Re: [PATCH 1/2] x86/mm: don't mmap() over 4GB with compat syscall

From: Dmitry Safonov
Date: Thu Jan 12 2017 - 06:43:54 EST


On 01/12/2017 01:26 AM, Andy Lutomirski wrote:
On Wed, Jan 11, 2017 at 10:17 AM, Dmitry Safonov <dsafonov@xxxxxxxxxxxxx> wrote:
During fixing CRIU bugs on ZDTM tests for 32-bit C/R, I found that
compatible ia32/x32 syscalls mmap() and mmap2() can return address
over 4Gb in x86_64 applications, which results in returning lower
4 bytes of address while dropping the higher bytes.
It happens because mmap() upper limit doesn't differ native/compat
syscalls for 64-bit task, it's: (TASK_UNMAPPED_BASE + random_factor)
which is: (PAGE_ALIGN(TASK_SIZE / 3)) + random_factor
(in case of legacy mmap it's just TASK_SIZE).
This patch limits higher address that can be mmaped with compat
syscalls in 64-bit applications with IA32_PAGE_OFFSET (+randomization).
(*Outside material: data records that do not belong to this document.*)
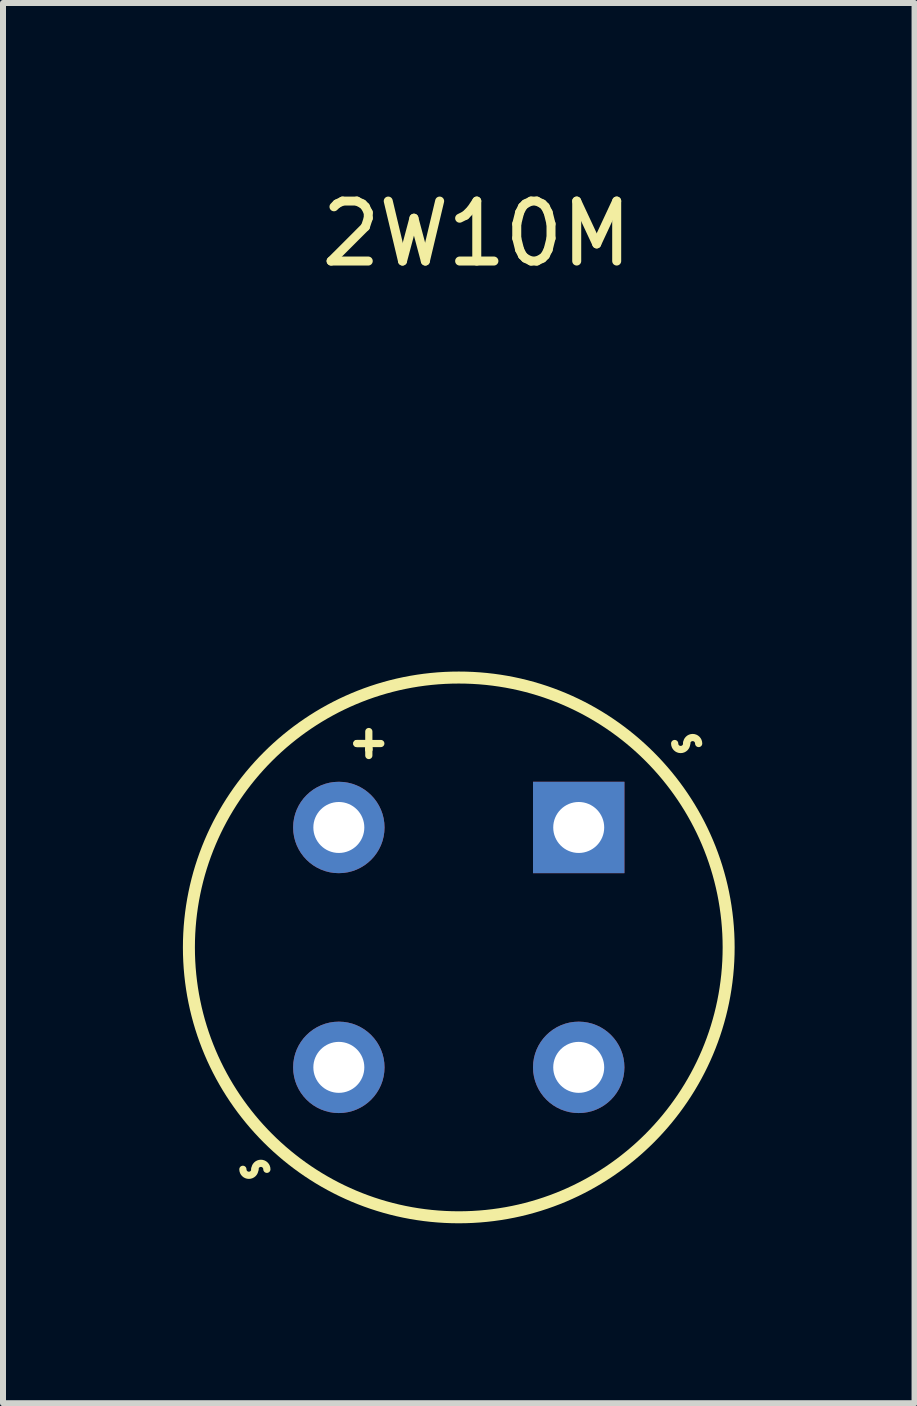
<source format=kicad_pcb>
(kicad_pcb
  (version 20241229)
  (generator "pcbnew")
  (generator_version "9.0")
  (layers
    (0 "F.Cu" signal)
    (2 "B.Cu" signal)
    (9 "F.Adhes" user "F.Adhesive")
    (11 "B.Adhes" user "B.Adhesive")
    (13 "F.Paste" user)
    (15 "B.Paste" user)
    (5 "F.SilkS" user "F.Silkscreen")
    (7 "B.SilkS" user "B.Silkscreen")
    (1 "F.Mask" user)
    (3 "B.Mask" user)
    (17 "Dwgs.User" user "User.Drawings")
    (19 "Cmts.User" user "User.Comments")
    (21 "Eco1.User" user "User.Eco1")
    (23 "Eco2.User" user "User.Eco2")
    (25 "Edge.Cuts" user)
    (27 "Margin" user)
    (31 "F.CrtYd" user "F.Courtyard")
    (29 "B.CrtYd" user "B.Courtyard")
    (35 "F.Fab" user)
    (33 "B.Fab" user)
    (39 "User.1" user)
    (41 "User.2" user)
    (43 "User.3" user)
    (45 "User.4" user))
  (footprint "2W10M"
    (layer "F.Cu")
    (at 4.6 12.748)
    (property "Reference" "2W10M" (at 0.3 -11.9 0) (layer "F.SilkS") (effects (font (size 1 1) (thickness 0.15))))
    (attr through_hole)
    (fp_line (start -1.7 -3.4) (end -1.3 -3.4) (stroke (width 0.12) (type solid)) (layer "F.SilkS"))
    (fp_line (start -1.5 -3.6) (end -1.5 -3.3) (stroke (width 0.12) (type solid)) (layer "F.SilkS"))
    (fp_line (start -1.5 -3.4) (end -1.7 -3.4) (stroke (width 0.12) (type solid)) (layer "F.SilkS"))
    (fp_line (start -1.5 -3.3) (end -1.5 -3.4) (stroke (width 0.12) (type solid)) (layer "F.SilkS"))
    (fp_line (start -1.5 -3.2) (end -1.5 -3.3) (stroke (width 0.12) (type solid)) (layer "F.SilkS"))
    (fp_arc (start -3.4 3.7) (mid -3.5 3.8) (end -3.6 3.7) (stroke (width 0.12) (type solid)) (layer "F.SilkS"))
    (fp_arc (start -3.4 3.7) (mid -3.3 3.6) (end -3.2 3.7) (stroke (width 0.12) (type solid)) (layer "F.SilkS"))
    (fp_arc (start 3.8 -3.4) (mid 3.7 -3.3) (end 3.6 -3.4) (stroke (width 0.12) (type solid)) (layer "F.SilkS"))
    (fp_arc (start 3.8 -3.4) (mid 3.9 -3.5) (end 4 -3.4) (stroke (width 0.12) (type solid)) (layer "F.SilkS"))
    (fp_circle (center 0 0) (end 4.5 0) (stroke (width 0.2) (type solid)) (fill no) (layer "F.SilkS"))
    (pad "1" thru_hole rect (at 2 -2) (size 1.524 1.524) (drill 0.85) (layers "*.Cu" "*.Mask"))
    (pad "2" thru_hole circle (at -2 2) (size 1.524 1.524) (drill 0.85) (layers "*.Cu" "*.Mask"))
    (pad "3" thru_hole circle (at 2 2) (size 1.524 1.524) (drill 0.85) (layers "*.Cu" "*.Mask"))
    (pad "4" thru_hole circle (at -2 -2) (size 1.524 1.524) (drill 0.85) (layers "*.Cu" "*.Mask")))
  (gr_rect
    (start -3 -3)
    (end 12.2 20.348)
    (stroke (width 0.1) (type default))
    (fill no)
    (layer "Edge.Cuts")))
</source>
Signed-off-by: Dmitry Safonov <dsafonov@xxxxxxxxxxxxx>
---
arch/x86/kernel/sys_x86_64.c | 37 +++++++++++++++++++++++++++++--------
1 file changed, 29 insertions(+), 8 deletions(-)

diff --git a/arch/x86/kernel/sys_x86_64.c b/arch/x86/kernel/sys_x86_64.c
index a55ed63b9f91..0893725db6e6 100644
--- a/arch/x86/kernel/sys_x86_64.c
+++ b/arch/x86/kernel/sys_x86_64.c
@@ -100,7 +100,7 @@ SYSCALL_DEFINE6(mmap, unsigned long, addr, unsigned long, len,
static void find_start_end(unsigned long flags, unsigned long *begin,
unsigned long *end)
{
- if (!test_thread_flag(TIF_ADDR32) && (flags & MAP_32BIT)) {
+ if (!test_thread_flag(TIF_ADDR32)) {
/* This is usually used needed to map code in small
model, so it needs to be in the first 31bit. Limit
it to that. This means we need to move the
@@ -109,14 +109,24 @@ static void find_start_end(unsigned long flags, unsigned long *begin,
malloc knows how to fall back to mmap. Give it 1GB
of playground for now. -AK */
*begin = 0x40000000;
- *end = 0x80000000;
- if (current->flags & PF_RANDOMIZE) {
- *begin = randomize_page(*begin, 0x02000000);
+
+ if (flags & MAP_32BIT) {
+ if (current->flags & PF_RANDOMIZE)
+ *begin = randomize_page(*begin, 0x02000000);
+ *end = 0x80000000;
+ return;
+ }
+ if (current->thread.status & TS_COMPAT) {
+ if (current->flags & PF_RANDOMIZE)
+ *begin = randomize_page(*begin,
+ 1UL << mmap_rnd_compat_bits);
+ *end = IA32_PAGE_OFFSET;
+ return;
}
- } else {
- *begin = current->mm->mmap_legacy_base;
- *end = TASK_SIZE;
}
+
+ *begin = current->mm->mmap_legacy_base;
+ *end = TASK_SIZE;
}

unsigned long
@@ -187,10 +197,21 @@ arch_get_unmapped_area_topdown(struct file *filp, const unsigned long addr0,
return addr;
}

+ if (current->thread.status & TS_COMPAT) {

in_compat_syscall(), please.

Also, we need to verify that, if this is called execve(), it does the
right thing.

It definitely does not right things at this moment.
Will fix to v2.


+ if (current->flags & PF_RANDOMIZE) {
+ unsigned long rnd = 1UL << mmap_rnd_compat_bits;
+
+ info.high_limit =
+ randomize_page(IA32_PAGE_OFFSET - rnd, rnd);
+ } else {
+ info.high_limit = IA32_PAGE_OFFSET;
+ }
+ } else {
+ info.high_limit = mm->mmap_base;
+ }

This code was incomprehensible before and it's worse now. Could you
try to clean it up a bit? For example, a patch that simply folds
find_start_end() into its sole caller as the first patch in the series
without changing any semantics would probably help.

--Andy



--
Dmitry